Task prompt -> From the first line of the data through the line containing "21,1,0.04737,0.02362,0,0,0.0*", transcribe each line exactly. Pictures do not belong in the copy.

Data for analysis ->
[Start of section]

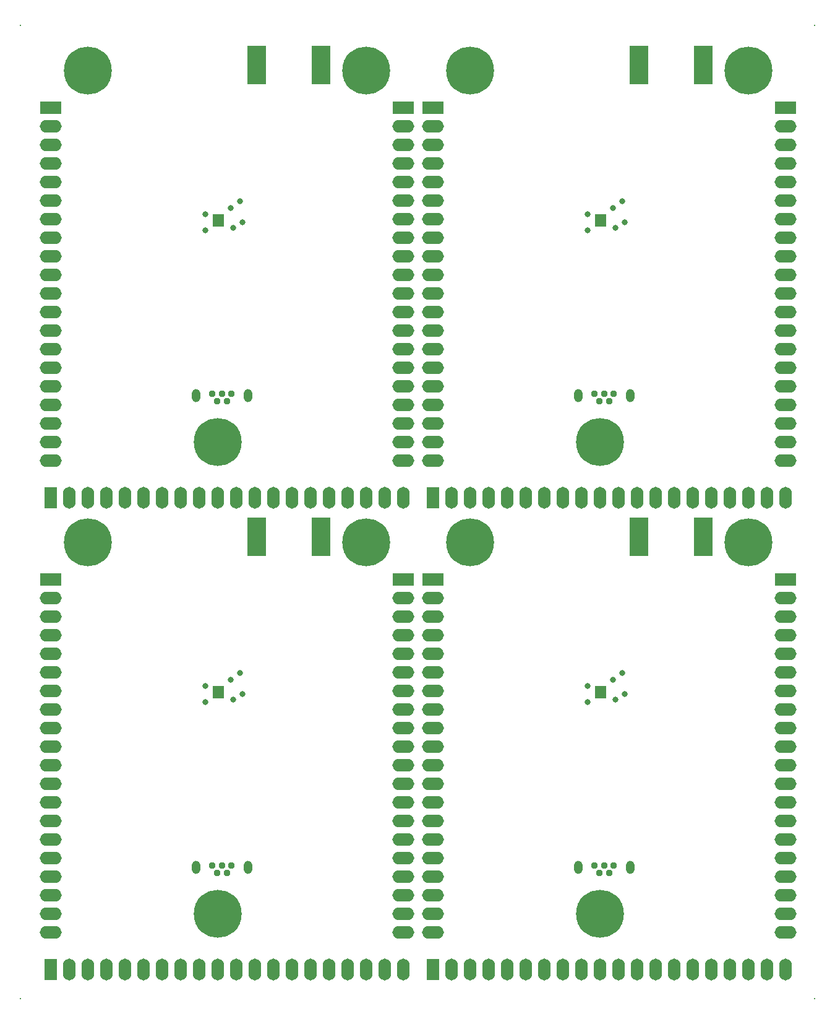
<source format=gbs>
G04 Layer_Color=16711935*
%FSLAX25Y25*%
%MOIN*%
G70*
G01*
G75*
%ADD64R,0.10308X0.20800*%
%ADD73C,0.00800*%
%ADD74C,0.03753*%
G04:AMPARAMS|DCode=75|XSize=47.37mil|YSize=70.99mil|CornerRadius=23.68mil|HoleSize=0mil|Usage=FLASHONLY|Rotation=0.000|XOffset=0mil|YOffset=0mil|HoleType=Round|Shape=RoundedRectangle|*
%AMROUNDEDRECTD75*
21,1,0.04737,0.02362,0,0,0.0*
21,1,0.00000,0.07099,0,0,0.0*
1,1,0.04737,0.00000,-0.01181*
1,1,0.04737,0.00000,-0.01181*
1,1,0.04737,0.00000,0.01181*
1,1,0.04737,0.00000,0.01181*
%
%ADD75ROUNDEDRECTD75*%
%ADD76O,0.06800X0.11800*%
%ADD77C,0.25800*%
%ADD78R,0.11800X0.06800*%
%ADD79O,0.11800X0.06800*%
%ADD80R,0.06800X0.11800*%
%ADD81C,0.03200*%
%ADD82R,0.06299X0.07087*%
%ADD83R,0.05800X0.03300*%
D64*
X153954Y241000D02*
D03*
X119446D02*
D03*
X359954D02*
D03*
X325446D02*
D03*
X153954Y495000D02*
D03*
X119446D02*
D03*
X359954D02*
D03*
X325446D02*
D03*
D73*
X-7874Y516374D02*
D03*
X-7874Y-7874D02*
D03*
X419874D02*
D03*
Y516374D02*
D03*
D74*
X95507Y63866D02*
D03*
X98066Y59929D02*
D03*
X100625Y63866D02*
D03*
X105743D02*
D03*
X103184Y59929D02*
D03*
X301507Y63866D02*
D03*
X304066Y59929D02*
D03*
X306625Y63866D02*
D03*
X311743D02*
D03*
X309184Y59929D02*
D03*
X95507Y317866D02*
D03*
X98066Y313929D02*
D03*
X100625Y317866D02*
D03*
X105743D02*
D03*
X103184Y313929D02*
D03*
X301507Y317866D02*
D03*
X304066Y313929D02*
D03*
X306625Y317866D02*
D03*
X311743D02*
D03*
X309184Y313929D02*
D03*
D75*
X86550Y63000D02*
D03*
X114700D02*
D03*
X292550D02*
D03*
X320700D02*
D03*
X86550Y317000D02*
D03*
X114700D02*
D03*
X292550D02*
D03*
X320700D02*
D03*
D76*
X48200Y8000D02*
D03*
X28200D02*
D03*
X38200D02*
D03*
X58200D02*
D03*
X18200D02*
D03*
X68200D02*
D03*
X78200D02*
D03*
X88200D02*
D03*
X98200D02*
D03*
X108200D02*
D03*
X118200D02*
D03*
X128200D02*
D03*
X138200D02*
D03*
X148200D02*
D03*
X158200D02*
D03*
X168200D02*
D03*
X178200D02*
D03*
X188200D02*
D03*
X198200D02*
D03*
X254200D02*
D03*
X234200D02*
D03*
X244200D02*
D03*
X264200D02*
D03*
X224200D02*
D03*
X274200D02*
D03*
X284200D02*
D03*
X294200D02*
D03*
X304200D02*
D03*
X314200D02*
D03*
X324200D02*
D03*
X334200D02*
D03*
X344200D02*
D03*
X354200D02*
D03*
X364200D02*
D03*
X374200D02*
D03*
X384200D02*
D03*
X394200D02*
D03*
X404200D02*
D03*
X48200Y262000D02*
D03*
X28200D02*
D03*
X38200D02*
D03*
X58200D02*
D03*
X18200D02*
D03*
X68200D02*
D03*
X78200D02*
D03*
X88200D02*
D03*
X98200D02*
D03*
X108200D02*
D03*
X118200D02*
D03*
X128200D02*
D03*
X138200D02*
D03*
X148200D02*
D03*
X158200D02*
D03*
X168200D02*
D03*
X178200D02*
D03*
X188200D02*
D03*
X198200D02*
D03*
X254200D02*
D03*
X234200D02*
D03*
X244200D02*
D03*
X264200D02*
D03*
X224200D02*
D03*
X274200D02*
D03*
X284200D02*
D03*
X294200D02*
D03*
X304200D02*
D03*
X314200D02*
D03*
X324200D02*
D03*
X334200D02*
D03*
X344200D02*
D03*
X354200D02*
D03*
X364200D02*
D03*
X374200D02*
D03*
X384200D02*
D03*
X394200D02*
D03*
X404200D02*
D03*
D77*
X98200Y38000D02*
D03*
X28200Y238000D02*
D03*
X178200D02*
D03*
X304200Y38000D02*
D03*
X234200Y238000D02*
D03*
X384200D02*
D03*
X98200Y292000D02*
D03*
X28200Y492000D02*
D03*
X178200D02*
D03*
X304200Y292000D02*
D03*
X234200Y492000D02*
D03*
X384200D02*
D03*
D78*
X8200Y218000D02*
D03*
X198200D02*
D03*
X214200D02*
D03*
X404200D02*
D03*
X8200Y472000D02*
D03*
X198200D02*
D03*
X214200D02*
D03*
X404200D02*
D03*
D79*
X8200Y208000D02*
D03*
Y198000D02*
D03*
Y188000D02*
D03*
Y178000D02*
D03*
Y168000D02*
D03*
Y158000D02*
D03*
Y148000D02*
D03*
Y138000D02*
D03*
Y128000D02*
D03*
Y118000D02*
D03*
Y108000D02*
D03*
Y98000D02*
D03*
Y88000D02*
D03*
Y78000D02*
D03*
Y68000D02*
D03*
Y58000D02*
D03*
Y48000D02*
D03*
Y38000D02*
D03*
Y28000D02*
D03*
X198200Y208000D02*
D03*
Y198000D02*
D03*
Y188000D02*
D03*
Y178000D02*
D03*
Y168000D02*
D03*
Y158000D02*
D03*
Y148000D02*
D03*
Y138000D02*
D03*
Y128000D02*
D03*
Y118000D02*
D03*
Y108000D02*
D03*
Y98000D02*
D03*
Y88000D02*
D03*
Y78000D02*
D03*
Y68000D02*
D03*
Y58000D02*
D03*
Y48000D02*
D03*
Y38000D02*
D03*
Y28000D02*
D03*
X214200Y208000D02*
D03*
Y198000D02*
D03*
Y188000D02*
D03*
Y178000D02*
D03*
Y168000D02*
D03*
Y158000D02*
D03*
Y148000D02*
D03*
Y138000D02*
D03*
Y128000D02*
D03*
Y118000D02*
D03*
Y108000D02*
D03*
Y98000D02*
D03*
Y88000D02*
D03*
Y78000D02*
D03*
Y68000D02*
D03*
Y58000D02*
D03*
Y48000D02*
D03*
Y38000D02*
D03*
Y28000D02*
D03*
X404200Y208000D02*
D03*
Y198000D02*
D03*
Y188000D02*
D03*
Y178000D02*
D03*
Y168000D02*
D03*
Y158000D02*
D03*
Y148000D02*
D03*
Y138000D02*
D03*
Y128000D02*
D03*
Y118000D02*
D03*
Y108000D02*
D03*
Y98000D02*
D03*
Y88000D02*
D03*
Y78000D02*
D03*
Y68000D02*
D03*
Y58000D02*
D03*
Y48000D02*
D03*
Y38000D02*
D03*
Y28000D02*
D03*
X8200Y462000D02*
D03*
Y452000D02*
D03*
Y442000D02*
D03*
Y432000D02*
D03*
Y422000D02*
D03*
Y412000D02*
D03*
Y402000D02*
D03*
Y392000D02*
D03*
Y382000D02*
D03*
Y372000D02*
D03*
Y362000D02*
D03*
Y352000D02*
D03*
Y342000D02*
D03*
Y332000D02*
D03*
Y322000D02*
D03*
Y312000D02*
D03*
Y302000D02*
D03*
Y292000D02*
D03*
Y282000D02*
D03*
X198200Y462000D02*
D03*
Y452000D02*
D03*
Y442000D02*
D03*
Y432000D02*
D03*
Y422000D02*
D03*
Y412000D02*
D03*
Y402000D02*
D03*
Y392000D02*
D03*
Y382000D02*
D03*
Y372000D02*
D03*
Y362000D02*
D03*
Y352000D02*
D03*
Y342000D02*
D03*
Y332000D02*
D03*
Y322000D02*
D03*
Y312000D02*
D03*
Y302000D02*
D03*
Y292000D02*
D03*
Y282000D02*
D03*
X214200Y462000D02*
D03*
Y452000D02*
D03*
Y442000D02*
D03*
Y432000D02*
D03*
Y422000D02*
D03*
Y412000D02*
D03*
Y402000D02*
D03*
Y392000D02*
D03*
Y382000D02*
D03*
Y372000D02*
D03*
Y362000D02*
D03*
Y352000D02*
D03*
Y342000D02*
D03*
Y332000D02*
D03*
Y322000D02*
D03*
Y312000D02*
D03*
Y302000D02*
D03*
Y292000D02*
D03*
Y282000D02*
D03*
X404200Y462000D02*
D03*
Y452000D02*
D03*
Y442000D02*
D03*
Y432000D02*
D03*
Y422000D02*
D03*
Y412000D02*
D03*
Y402000D02*
D03*
Y392000D02*
D03*
Y382000D02*
D03*
Y372000D02*
D03*
Y362000D02*
D03*
Y352000D02*
D03*
Y342000D02*
D03*
Y332000D02*
D03*
Y322000D02*
D03*
Y312000D02*
D03*
Y302000D02*
D03*
Y292000D02*
D03*
Y282000D02*
D03*
D80*
X8200Y8000D02*
D03*
X214200D02*
D03*
X8200Y262000D02*
D03*
X214200D02*
D03*
D81*
X110200Y167700D02*
D03*
X105300Y164000D02*
D03*
X106700Y153200D02*
D03*
X111700Y156400D02*
D03*
X91700Y152000D02*
D03*
Y160500D02*
D03*
X316200Y167700D02*
D03*
X311300Y164000D02*
D03*
X312700Y153200D02*
D03*
X317700Y156400D02*
D03*
X297700Y152000D02*
D03*
Y160500D02*
D03*
X110200Y421700D02*
D03*
X105300Y418000D02*
D03*
X106700Y407200D02*
D03*
X111700Y410400D02*
D03*
X91700Y406000D02*
D03*
Y414500D02*
D03*
X316200Y421700D02*
D03*
X311300Y418000D02*
D03*
X312700Y407200D02*
D03*
X317700Y410400D02*
D03*
X297700Y406000D02*
D03*
Y414500D02*
D03*
D82*
X98700Y157121D02*
D03*
X304700D02*
D03*
X98700Y411121D02*
D03*
X304700D02*
D03*
D83*
X98700Y158743D02*
D03*
Y155500D02*
D03*
X304700Y158743D02*
D03*
Y155500D02*
D03*
X98700Y412743D02*
D03*
Y409500D02*
D03*
X304700Y412743D02*
D03*
Y409500D02*
D03*
M02*

</source>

[End of section]

Exercise output ->
<source format=gbs>
G04 Layer_Color=16711935*
%FSLAX25Y25*%
%MOIN*%
G70*
G01*
G75*
%ADD64R,0.10308X0.20800*%
%ADD73C,0.00800*%
%ADD74C,0.03753*%
G04:AMPARAMS|DCode=75|XSize=47.37mil|YSize=70.99mil|CornerRadius=23.68mil|HoleSize=0mil|Usage=FLASHONLY|Rotation=0.000|XOffset=0mil|YOffset=0mil|HoleType=Round|Shape=RoundedRectangle|*
%AMROUNDEDRECTD75*
21,1,0.04737,0.02362,0,0,0.0*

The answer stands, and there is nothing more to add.